**Required action:** The only acceptable output is every entry, printed exactly.

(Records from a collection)
=== Section Start ===
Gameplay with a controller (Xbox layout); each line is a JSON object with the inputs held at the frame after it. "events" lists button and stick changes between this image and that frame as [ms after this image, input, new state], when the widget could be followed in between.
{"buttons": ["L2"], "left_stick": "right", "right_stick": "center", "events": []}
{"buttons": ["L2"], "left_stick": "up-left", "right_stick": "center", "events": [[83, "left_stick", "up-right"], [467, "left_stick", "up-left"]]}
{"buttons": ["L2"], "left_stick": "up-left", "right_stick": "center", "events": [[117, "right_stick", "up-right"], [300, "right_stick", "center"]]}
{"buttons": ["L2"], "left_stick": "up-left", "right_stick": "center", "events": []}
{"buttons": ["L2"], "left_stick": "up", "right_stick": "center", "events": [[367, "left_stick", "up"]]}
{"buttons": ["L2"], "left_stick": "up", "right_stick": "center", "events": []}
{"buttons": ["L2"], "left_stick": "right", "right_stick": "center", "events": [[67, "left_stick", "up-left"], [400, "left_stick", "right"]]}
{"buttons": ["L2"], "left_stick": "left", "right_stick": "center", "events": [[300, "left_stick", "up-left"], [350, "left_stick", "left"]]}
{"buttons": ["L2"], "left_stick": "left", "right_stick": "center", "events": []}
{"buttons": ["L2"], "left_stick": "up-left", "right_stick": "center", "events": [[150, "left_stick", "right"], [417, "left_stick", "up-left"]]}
=== Section End ===
**Task solution:**
Gameplay with a controller (Xbox layout); each line is a JSON object with the inputs held at the frame after it. "events" lists button and stick changes between this image and that frame as [ms after this image, input, new state], when the widget could be followed in between.
{"buttons": ["L2"], "left_stick": "right", "right_stick": "center", "events": []}
{"buttons": ["L2"], "left_stick": "up-left", "right_stick": "center", "events": [[83, "left_stick", "up-right"], [467, "left_stick", "up-left"]]}
{"buttons": ["L2"], "left_stick": "up-left", "right_stick": "center", "events": [[117, "right_stick", "up-right"], [300, "right_stick", "center"]]}
{"buttons": ["L2"], "left_stick": "up-left", "right_stick": "center", "events": []}
{"buttons": ["L2"], "left_stick": "up", "right_stick": "center", "events": [[367, "left_stick", "up"]]}
{"buttons": ["L2"], "left_stick": "up", "right_stick": "center", "events": []}
{"buttons": ["L2"], "left_stick": "right", "right_stick": "center", "events": [[67, "left_stick", "up-left"], [400, "left_stick", "right"]]}
{"buttons": ["L2"], "left_stick": "left", "right_stick": "center", "events": [[300, "left_stick", "up-left"], [350, "left_stick", "left"]]}
{"buttons": ["L2"], "left_stick": "left", "right_stick": "center", "events": []}
{"buttons": ["L2"], "left_stick": "up-left", "right_stick": "center", "events": [[150, "left_stick", "right"], [417, "left_stick", "up-left"]]}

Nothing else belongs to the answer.